The name, image and likeness (NIL) era of college athletics dramatically altered the landscape of the NCAA when it was first introduced and legalized in 2021. But now, just four short years later NIL appears to be graduating into the real world.
The Associated Press reported Thursday that the newly established body that regulates student-athletes' ability to monetize their persons is rejecting NIL deals made with donor-backed collectives. The College Sports Commission deemed them to have no "valid business purpose" in a memo as the collectives do not provide goods or services to the public. Instead, they serve to fundraise for a university's athletics program by charging for admission to events.
The College Sports Commission issued a memo to DI ADs on Wednesday to further offer guidance on NIL deals. The memo, obtained by @YahooSports, notes that most deals that have not been cleared do not meet the "valid business purpose" definition - many of those from collectives. pic.twitter.com/v6AlRrhsPW
— Ross Dellenger (@RossDellenger) July 10, 2025
The decision has already sent shockwaves through major NCAA programs. The AP reported collectives affiliated with Colorado, Alabama, Notre Dame, Georgia and more have already shut down operations as a result of the commission's determinations.

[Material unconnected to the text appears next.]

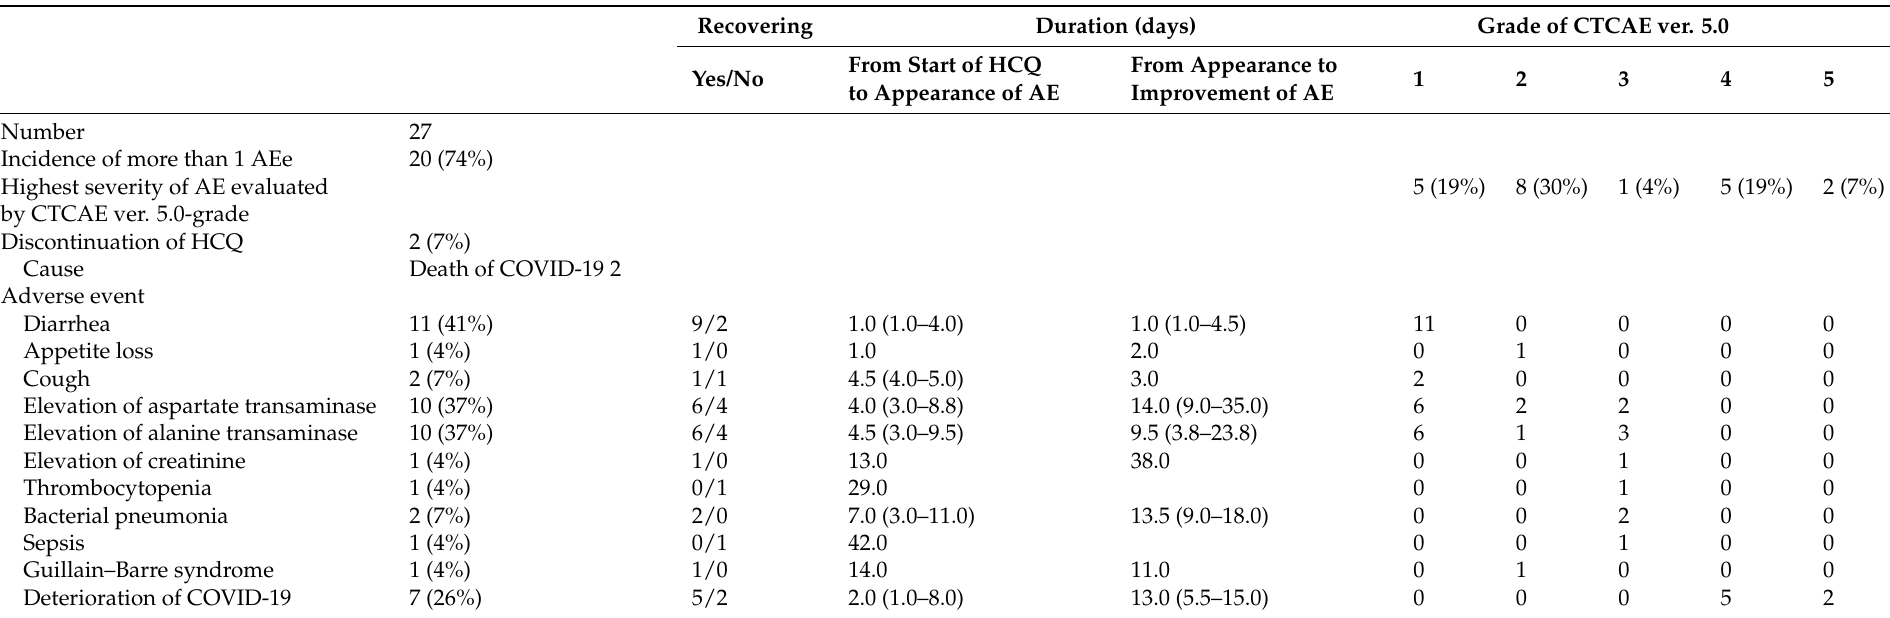
Table 3. Adverse events experienced by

New college sports regulator is killing NIL deals made with school collectives
Student-athletes are permitted to negotiate and sign outside deals to monetize their names, images and likenesses but any agreement valued at $600 or more must be approved by the commission's clearinghouse, NIL Go, which was launched on June 11.
The AP's reporting found that NIL Go has cleared over 1,500 deals "ranging in value from three figures to seven figures," according to the agency. More than 12,000 athletes and 1,100 institutions have registered to date.
So, in this case, deals that stipulate an athlete make an appearance for a collective at a booster event or facilitating the sale of his own merchandise do not qualify as valid because the purpose is to raise money for the athlete's team or for his own profit.
But if the collectives are assisting athletes in finding businesses that serve purposes other than fundraising, that would be permitted according to NIL Go's guidance.
“In other words, NIL collectives may act as marketing agencies that match student-athletes with businesses that have a valid business purpose and seek to use the student’s NIL to promote their businesses,” that guidance states.
It's unclear how many star athletes have been affected by this decision and what next steps will be taken but its sure to be a topic with reverberating consequences as college athletics continue to adjust to the effects of the House settlement and the revenue-sharing era.